* _Consegna scritta 1_
Riassumi in due frasi il brano sui cellulari a teatro.
* _Consegna scritta 2_
Nel brano sui cellulari a teatro, quali dati incrocia il telefono per capire di trovarsi al cinema o a teatro?
* _Consegna scritta 3_
Continua il brano sui cellulari a teatro a partire dal punto in cui si ferma.

Alcuni teatri hanno fatto scelte radicali, come l’Elfo Puccini di Milano che di fatto ha schermato alcune sale alla ricezione del segnale telefonico, e nel 2015 Microsoft parlava dell’invenzione per i suoi cellulari di una modalità “Inconspicuous” che potrebbe tradursi con “discreta”, ovvero tale da non rendersi visibile (inventata da
Naftolin e Jordan). Praticamente il telefono si accorge, incrociando i dati sulla luminosità dell’ambiente con la geolocalizzazione, che sei nella sala cinematografica o a teatro, e di fatto attiva la bassa illuminazione dello schermo e la disattivazione dei suoni.
Certo, a volte gli smarphone sono capaci di un’ironia involontaria colossale quanto tragica, come quando proprio a me capitò di silenziare senza spegnere il cellulare durante uno spettacolo di Fibre Parallele in scena a Milano, e nel bel mezzo di una loro tirata in dialetto pugliese, mi si attivò in tasca il sistema di riconoscimento vocale.
Mentre la Lanera parlava in barese stretto nella sala risuonò in voce metallica: “Scusa, non ho capito quello che hai detto, puoi ripetere?”. Un tempismo davvero teatrale.

Ma basta la cosiddetta “modalità discreta” per non disturbare gli altri (e noi stessi, come vedremo)?
Qui ci viene in aiuto la Scienza.
C’è dibattito tra i ricercatori che studiano l’impatto dell’utilizzo dei dispositivi mobili mentre si fa altro sul funzionamento del cervello e la concentrazione: è il cosiddetto multitasking.
Da anni i risultati mostrano ciò che la maggior parte di noi già sa senza bisogno di grandi studi scientifici: se si fanno due cose contemporaneamente, entrambi gli sforzi soffrono di bassa resa. Anzi, la definizione di multitasking è ormai impropria, perchè nel loro ordinario utilizzo fuori dal teatro, in quel sistema di lavoro, vita personale, consultazione del profilo Facebook, della posta elettronica, di Whatsapp e via dicendo, siamo in quella che ormai viene definita dagli studiosi “commutazione rapida tra attività” che ci impegna in un costante cambio di contesto. Regola base di economia, ma vorremmo dire anche della fisica, è che ogni passaggio di stato, ogni cambiamento, comporta costi.

* _Voci elencate_
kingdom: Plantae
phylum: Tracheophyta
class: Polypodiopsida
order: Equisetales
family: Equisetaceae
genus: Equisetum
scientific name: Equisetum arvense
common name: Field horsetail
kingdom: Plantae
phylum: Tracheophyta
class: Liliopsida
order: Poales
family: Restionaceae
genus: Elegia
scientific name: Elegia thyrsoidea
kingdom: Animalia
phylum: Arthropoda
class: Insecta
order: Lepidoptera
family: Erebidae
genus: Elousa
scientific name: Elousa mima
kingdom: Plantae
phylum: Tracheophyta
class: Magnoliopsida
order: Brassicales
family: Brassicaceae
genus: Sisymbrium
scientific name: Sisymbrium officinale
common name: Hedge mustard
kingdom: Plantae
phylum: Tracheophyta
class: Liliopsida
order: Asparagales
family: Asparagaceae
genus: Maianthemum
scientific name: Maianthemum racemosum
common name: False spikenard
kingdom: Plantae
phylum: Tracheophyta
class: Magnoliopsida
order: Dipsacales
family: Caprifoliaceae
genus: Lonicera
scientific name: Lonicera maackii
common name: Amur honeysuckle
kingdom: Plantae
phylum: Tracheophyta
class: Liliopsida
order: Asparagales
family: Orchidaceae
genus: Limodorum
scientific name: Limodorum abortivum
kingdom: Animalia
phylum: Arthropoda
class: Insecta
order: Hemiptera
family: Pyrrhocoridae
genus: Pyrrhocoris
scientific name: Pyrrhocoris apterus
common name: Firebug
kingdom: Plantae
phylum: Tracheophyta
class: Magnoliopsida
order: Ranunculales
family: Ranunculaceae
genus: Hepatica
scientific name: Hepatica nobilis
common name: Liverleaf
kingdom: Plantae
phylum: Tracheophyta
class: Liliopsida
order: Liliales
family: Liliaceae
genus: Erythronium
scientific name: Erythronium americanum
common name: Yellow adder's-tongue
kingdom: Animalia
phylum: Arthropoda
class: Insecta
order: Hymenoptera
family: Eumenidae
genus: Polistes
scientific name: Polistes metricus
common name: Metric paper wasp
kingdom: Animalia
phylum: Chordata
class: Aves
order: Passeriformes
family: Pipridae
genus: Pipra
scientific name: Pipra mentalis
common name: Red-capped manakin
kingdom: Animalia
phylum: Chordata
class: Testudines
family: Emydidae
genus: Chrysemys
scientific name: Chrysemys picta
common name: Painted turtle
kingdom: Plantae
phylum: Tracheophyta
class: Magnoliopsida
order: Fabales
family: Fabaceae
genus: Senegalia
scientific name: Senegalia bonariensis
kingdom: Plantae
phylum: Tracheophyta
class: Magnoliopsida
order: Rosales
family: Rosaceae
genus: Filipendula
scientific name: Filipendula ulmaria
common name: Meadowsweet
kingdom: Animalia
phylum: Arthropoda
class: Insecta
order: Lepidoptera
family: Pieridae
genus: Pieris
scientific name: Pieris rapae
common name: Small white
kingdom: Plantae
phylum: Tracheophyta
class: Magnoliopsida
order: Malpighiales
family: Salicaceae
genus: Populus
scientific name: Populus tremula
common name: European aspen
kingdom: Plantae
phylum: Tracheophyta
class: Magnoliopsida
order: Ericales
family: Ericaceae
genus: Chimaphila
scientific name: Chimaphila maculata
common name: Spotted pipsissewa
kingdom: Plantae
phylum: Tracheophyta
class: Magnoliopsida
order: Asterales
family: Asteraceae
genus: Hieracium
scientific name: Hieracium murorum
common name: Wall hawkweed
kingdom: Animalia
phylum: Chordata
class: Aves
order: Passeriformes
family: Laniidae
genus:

* _Risposta 1_
Alcuni teatri hanno fatto scelte radicali, come l'Elfo Puccini di Milano che ha schermato alcune sale dal segnale telefonico, e nel 2015 Microsoft parlava di una modalità "Inconspicuous" che abbassa l'illuminazione dello schermo e disattiva i suoni quando il telefono si accorge di essere al cinema o a teatro. Il brano si chiede poi se questa modalità basti e richiama gli studi sul multitasking, secondo cui fare due cose contemporaneamente dà bassa resa e ogni passaggio da un'attività all'altra comporta costi.

* _Risposta 2_
I dati sulla luminosità dell'ambiente e la geolocalizzazione.

* _Risposta 3_
Ma quanto costa alla nostra mente cambiare e spostare l’attenzione da Shakespeare al gruppo degli amici di Whatsapp che ti chiede quando esci da teatro, o vedere quanti like ha avuto il tuo ultimo post, mentre Jarrett suona? Al di là del rischio che Jarrett o Servillo se ne accorgano ed interrompano lo spettacolo perchè infastiditi, questa cosa ha un costo per noi che sta diventando sempre maggiore, ancorchè non facilmente misurabile.

Con riferimento al contesto lavorativo, ci sono stati alcuni sforzi per determinarlo: in alcuni suoi studi Gloria Mark dell’Università della California, Irvine, ha scoperto che un impiegato nello svolgimento tipico delle sue funzioni può beneficiare nella migliore delle ipotesi, al massimo di 11 minuti di concentrazione continuativa senza essere interrotto dalla nuvola delle distrazioni, e che poi in media occorrono 25 minuti per tornare all’attività originale dopo un interruzione. La studiosa ha dimostrato che la dimensione del lavoro interrotto e delle esperienze con interruzione (si veda lo squillo a teatro mentre si recita: non dimentichiamo che l’attore in quel momento sta lavorando!) genera un accumulo di stress a fronte di una resa assai più bassa.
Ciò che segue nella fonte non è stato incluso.